For the thousands of artists who live and work in Lower Manhattan, the toppling of the twin towers was not merely a media event but a life-threatening firsthand experience. Video artist Tony Oursler fled his loft, accompanied by his girlfriend, artist Jacqueline Humphries, trekking north, just ahead of the cloud of debris. “It didn’t occur to me until 12 hours later that I could have died, and now I find myself feeling luckier, more exhilarated, than people who watched the whole thing on television,” he explains. “There is a lot of talk about posttraumatic stress, but, perhaps because I have studied so much about multiple personalities and hysteria, I think it is important for people to think about the reverse phenomenon: that you are so happy to be alive that simple things are that much more appreciated.”

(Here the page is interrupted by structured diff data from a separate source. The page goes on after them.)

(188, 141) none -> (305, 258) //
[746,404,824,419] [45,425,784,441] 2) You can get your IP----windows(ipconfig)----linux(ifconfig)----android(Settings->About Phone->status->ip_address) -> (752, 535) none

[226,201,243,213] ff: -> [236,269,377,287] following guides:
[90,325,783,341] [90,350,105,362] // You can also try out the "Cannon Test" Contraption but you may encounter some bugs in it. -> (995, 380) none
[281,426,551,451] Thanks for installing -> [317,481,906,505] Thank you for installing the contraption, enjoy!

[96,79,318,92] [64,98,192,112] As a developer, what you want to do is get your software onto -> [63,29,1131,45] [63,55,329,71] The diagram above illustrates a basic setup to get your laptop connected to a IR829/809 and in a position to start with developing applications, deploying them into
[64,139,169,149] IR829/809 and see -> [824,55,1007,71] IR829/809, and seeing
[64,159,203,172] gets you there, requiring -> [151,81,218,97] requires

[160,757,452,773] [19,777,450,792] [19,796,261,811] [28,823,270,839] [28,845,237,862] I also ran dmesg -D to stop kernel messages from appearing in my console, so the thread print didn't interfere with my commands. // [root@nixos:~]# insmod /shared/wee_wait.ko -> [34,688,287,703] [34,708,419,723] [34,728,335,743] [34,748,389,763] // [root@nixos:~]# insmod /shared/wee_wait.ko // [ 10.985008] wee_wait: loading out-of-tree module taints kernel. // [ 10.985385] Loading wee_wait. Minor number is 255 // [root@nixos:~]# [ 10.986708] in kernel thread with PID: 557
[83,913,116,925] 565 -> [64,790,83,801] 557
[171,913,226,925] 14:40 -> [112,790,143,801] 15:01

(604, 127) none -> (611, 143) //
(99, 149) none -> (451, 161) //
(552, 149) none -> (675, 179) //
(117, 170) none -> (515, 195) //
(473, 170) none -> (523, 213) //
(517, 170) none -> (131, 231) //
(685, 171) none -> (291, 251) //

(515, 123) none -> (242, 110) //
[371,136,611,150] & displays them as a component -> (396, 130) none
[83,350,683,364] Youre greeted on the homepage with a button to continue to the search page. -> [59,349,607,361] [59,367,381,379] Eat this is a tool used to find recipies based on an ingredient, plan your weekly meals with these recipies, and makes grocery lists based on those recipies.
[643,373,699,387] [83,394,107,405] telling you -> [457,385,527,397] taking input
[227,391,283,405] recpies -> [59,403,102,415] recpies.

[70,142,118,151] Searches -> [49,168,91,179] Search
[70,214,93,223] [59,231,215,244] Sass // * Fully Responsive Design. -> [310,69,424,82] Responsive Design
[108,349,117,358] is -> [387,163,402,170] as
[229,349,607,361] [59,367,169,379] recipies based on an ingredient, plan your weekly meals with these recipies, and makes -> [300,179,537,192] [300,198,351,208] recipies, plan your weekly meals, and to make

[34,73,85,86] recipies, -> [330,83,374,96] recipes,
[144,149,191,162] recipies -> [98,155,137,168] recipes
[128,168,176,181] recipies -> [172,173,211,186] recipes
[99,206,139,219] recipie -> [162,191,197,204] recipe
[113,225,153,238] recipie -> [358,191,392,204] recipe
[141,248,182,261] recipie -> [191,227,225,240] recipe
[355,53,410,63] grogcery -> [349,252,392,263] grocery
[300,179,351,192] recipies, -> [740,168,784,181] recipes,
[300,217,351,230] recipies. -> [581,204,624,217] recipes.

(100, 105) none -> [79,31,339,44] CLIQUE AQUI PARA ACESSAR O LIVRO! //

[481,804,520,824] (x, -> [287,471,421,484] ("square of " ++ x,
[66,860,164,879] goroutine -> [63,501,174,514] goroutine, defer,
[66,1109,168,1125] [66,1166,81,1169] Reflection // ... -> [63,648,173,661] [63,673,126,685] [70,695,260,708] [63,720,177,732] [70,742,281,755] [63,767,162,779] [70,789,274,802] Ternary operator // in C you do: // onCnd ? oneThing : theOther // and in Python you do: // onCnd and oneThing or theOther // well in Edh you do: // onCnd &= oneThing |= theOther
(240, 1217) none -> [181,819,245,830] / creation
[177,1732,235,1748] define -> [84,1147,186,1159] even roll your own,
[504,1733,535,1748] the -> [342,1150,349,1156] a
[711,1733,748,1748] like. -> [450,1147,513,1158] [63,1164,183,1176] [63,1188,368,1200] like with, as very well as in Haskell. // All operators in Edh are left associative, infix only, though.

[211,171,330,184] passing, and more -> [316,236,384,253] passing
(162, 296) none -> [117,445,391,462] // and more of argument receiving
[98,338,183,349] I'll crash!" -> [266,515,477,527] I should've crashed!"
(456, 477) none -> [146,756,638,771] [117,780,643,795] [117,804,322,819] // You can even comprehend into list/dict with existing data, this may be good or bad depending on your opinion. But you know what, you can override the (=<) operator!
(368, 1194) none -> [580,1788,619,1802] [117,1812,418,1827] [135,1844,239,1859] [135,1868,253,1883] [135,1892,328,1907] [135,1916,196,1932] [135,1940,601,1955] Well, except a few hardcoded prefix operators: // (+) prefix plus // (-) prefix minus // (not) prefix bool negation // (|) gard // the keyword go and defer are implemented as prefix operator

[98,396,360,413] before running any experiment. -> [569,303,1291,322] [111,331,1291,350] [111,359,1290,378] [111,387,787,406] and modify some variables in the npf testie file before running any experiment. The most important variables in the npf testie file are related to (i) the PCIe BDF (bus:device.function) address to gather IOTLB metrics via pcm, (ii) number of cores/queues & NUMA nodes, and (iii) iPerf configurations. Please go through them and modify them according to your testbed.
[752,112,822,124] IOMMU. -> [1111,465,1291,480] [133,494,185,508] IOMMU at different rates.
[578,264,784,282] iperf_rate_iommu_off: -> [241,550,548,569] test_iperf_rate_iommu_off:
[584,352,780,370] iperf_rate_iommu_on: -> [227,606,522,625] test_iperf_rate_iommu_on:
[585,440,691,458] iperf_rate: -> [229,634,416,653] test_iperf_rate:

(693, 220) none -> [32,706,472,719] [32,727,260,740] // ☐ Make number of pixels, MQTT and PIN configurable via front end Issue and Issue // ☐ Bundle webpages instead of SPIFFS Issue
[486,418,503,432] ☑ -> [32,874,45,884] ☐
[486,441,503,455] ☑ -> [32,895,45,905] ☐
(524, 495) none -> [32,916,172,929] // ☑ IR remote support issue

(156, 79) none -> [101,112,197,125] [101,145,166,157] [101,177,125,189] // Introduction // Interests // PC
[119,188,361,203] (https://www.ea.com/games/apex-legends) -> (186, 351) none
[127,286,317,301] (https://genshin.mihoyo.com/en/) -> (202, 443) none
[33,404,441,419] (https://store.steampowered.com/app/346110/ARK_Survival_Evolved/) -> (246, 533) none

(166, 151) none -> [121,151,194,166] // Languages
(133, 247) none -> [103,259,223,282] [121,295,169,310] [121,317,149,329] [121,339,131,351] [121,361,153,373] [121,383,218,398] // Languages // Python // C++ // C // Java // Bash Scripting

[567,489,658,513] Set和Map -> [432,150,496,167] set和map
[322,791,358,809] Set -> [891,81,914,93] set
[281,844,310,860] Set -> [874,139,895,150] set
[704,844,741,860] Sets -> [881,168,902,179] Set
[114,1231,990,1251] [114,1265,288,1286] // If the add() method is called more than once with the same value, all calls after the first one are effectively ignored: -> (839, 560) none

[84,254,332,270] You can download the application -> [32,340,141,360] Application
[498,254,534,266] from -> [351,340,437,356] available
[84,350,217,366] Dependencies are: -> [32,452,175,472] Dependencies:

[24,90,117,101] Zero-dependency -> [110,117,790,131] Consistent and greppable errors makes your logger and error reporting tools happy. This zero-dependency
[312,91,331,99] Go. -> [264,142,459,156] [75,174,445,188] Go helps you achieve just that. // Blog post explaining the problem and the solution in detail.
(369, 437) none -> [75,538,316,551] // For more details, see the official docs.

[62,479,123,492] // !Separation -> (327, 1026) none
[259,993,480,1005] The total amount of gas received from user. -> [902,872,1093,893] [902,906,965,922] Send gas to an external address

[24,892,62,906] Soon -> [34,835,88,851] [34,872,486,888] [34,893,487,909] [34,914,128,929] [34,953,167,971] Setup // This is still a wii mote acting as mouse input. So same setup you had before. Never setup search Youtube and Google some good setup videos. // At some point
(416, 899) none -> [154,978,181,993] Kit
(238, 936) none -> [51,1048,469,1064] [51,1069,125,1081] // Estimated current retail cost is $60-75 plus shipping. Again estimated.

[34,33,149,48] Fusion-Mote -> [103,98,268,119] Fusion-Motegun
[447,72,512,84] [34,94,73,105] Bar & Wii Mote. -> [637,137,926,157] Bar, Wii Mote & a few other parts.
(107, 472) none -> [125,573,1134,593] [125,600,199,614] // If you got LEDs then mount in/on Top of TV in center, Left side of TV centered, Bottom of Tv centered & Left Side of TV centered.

The range of reactions to the World Trade Center tragedy is as varied and diverse as contemporary art itself. Since the attack, hundreds of artists have been gathering and considering ways to create a more organized response, affirming art’s role not only to console and distract but also to provide a zone for critique and reflection amid the fear and chaos. Will art change? Become less narcissistic, less trivial?

“Everyone now says that they want to prevent their work from seeming trivial, to be as strong as it can be,” states Oursler, “but that is how artists have always felt. Culture comes from the little guy—not Time Warner or Hollywood—and we need that now more than ever.”

Barbara Pollack is a contributing editor of ARTnews and an artist. Her exhibition at Esso Gallery was scheduled to open the day after the attacks on the World Trade Center.